TEXT SECTION:
BEGIN

In two years Ireland will be welcoming double the number of Chinese visitors the country received in 2019, he said.
Daniela Chiani, Greater China director at Switzerland Tourism, said: “The latest measures issued by the Chinese government optimizing the COVID-19 prevention policy are inspiring. China has paved the way for a full recovery of the inbound and outbound tourism markets by adjusting its measures of epidemic prevention and control, in line with public expectations.”
The number of overnight stays in Switzerland by Chinese guests in 2019 reached 1.8 million, the country’s national tourism agency said.
“China is an important foreign source market for the Swiss tourism industry,” Chiani said.
Chinese tourists made about 170 million international trips in 2019, according to the China Outbound Tourism Research Institute. They were not only the biggest source market, but also the biggest spenders in international tourism.
Wolfgang Arlt, the institute’s director, said: “The Chinese had three years to remember their own trips, and read and see videos about destinations on social media and other sources. Many Chinese will have developed plans to do specific things during their next trip and go to new destinations, offering good opportunities for destinations off the beaten track, if they prepare well for the market.”

END

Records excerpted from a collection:
BEGIN

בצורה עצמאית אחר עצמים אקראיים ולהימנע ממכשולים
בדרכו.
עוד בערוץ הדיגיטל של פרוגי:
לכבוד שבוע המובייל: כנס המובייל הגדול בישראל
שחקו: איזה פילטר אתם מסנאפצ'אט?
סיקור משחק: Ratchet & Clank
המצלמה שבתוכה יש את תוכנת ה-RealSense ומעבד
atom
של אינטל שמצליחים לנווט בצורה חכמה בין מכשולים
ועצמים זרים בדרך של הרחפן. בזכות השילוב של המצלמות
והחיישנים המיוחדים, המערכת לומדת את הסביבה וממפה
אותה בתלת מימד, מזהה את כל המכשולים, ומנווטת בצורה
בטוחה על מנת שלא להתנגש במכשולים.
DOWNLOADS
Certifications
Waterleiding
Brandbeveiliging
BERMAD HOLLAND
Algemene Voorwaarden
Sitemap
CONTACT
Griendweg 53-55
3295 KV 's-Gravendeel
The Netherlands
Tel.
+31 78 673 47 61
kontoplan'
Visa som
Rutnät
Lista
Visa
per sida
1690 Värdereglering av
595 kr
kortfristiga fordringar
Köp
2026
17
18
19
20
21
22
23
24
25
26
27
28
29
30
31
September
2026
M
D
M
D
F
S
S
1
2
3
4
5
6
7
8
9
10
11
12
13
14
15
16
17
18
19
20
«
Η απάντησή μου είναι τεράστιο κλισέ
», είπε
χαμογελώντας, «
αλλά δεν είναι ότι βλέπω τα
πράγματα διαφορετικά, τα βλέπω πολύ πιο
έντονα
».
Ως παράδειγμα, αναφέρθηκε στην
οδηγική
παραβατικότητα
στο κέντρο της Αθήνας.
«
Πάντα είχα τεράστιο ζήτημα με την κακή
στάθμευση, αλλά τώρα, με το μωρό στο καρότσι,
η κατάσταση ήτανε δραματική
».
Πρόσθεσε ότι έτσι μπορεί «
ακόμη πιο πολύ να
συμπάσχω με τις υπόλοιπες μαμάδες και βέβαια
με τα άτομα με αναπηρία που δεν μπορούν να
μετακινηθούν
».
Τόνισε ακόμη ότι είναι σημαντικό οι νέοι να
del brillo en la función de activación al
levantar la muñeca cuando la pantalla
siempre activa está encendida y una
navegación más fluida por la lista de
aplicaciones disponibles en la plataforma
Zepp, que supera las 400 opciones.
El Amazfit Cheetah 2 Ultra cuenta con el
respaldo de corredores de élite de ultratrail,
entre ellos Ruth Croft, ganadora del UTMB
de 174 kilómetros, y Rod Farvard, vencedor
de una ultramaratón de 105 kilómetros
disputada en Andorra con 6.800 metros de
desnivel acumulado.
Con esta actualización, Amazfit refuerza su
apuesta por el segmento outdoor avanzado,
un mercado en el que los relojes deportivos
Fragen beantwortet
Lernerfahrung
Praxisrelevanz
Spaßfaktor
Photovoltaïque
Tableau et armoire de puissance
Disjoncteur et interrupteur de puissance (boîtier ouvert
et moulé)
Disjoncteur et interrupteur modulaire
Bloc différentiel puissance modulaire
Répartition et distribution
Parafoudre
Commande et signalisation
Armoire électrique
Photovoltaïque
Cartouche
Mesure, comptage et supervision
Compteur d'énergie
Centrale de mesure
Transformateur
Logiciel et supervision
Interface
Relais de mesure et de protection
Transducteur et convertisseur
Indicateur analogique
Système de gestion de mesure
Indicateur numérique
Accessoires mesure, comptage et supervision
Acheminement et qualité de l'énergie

END

EXERCISE INSTRUCTIONS: Please extract the part of the text on Chinese tourism that begins at the words "Chinese tourists made" and ends after "in international tourism.", copying it word for word. The records have no connection to the text.

ANSWER SPACE:
Chinese tourists made about 170 million international trips in 2019, according to the China Outbound Tourism Research Institute. They were not only the biggest source market, but also the biggest spenders in international tourism.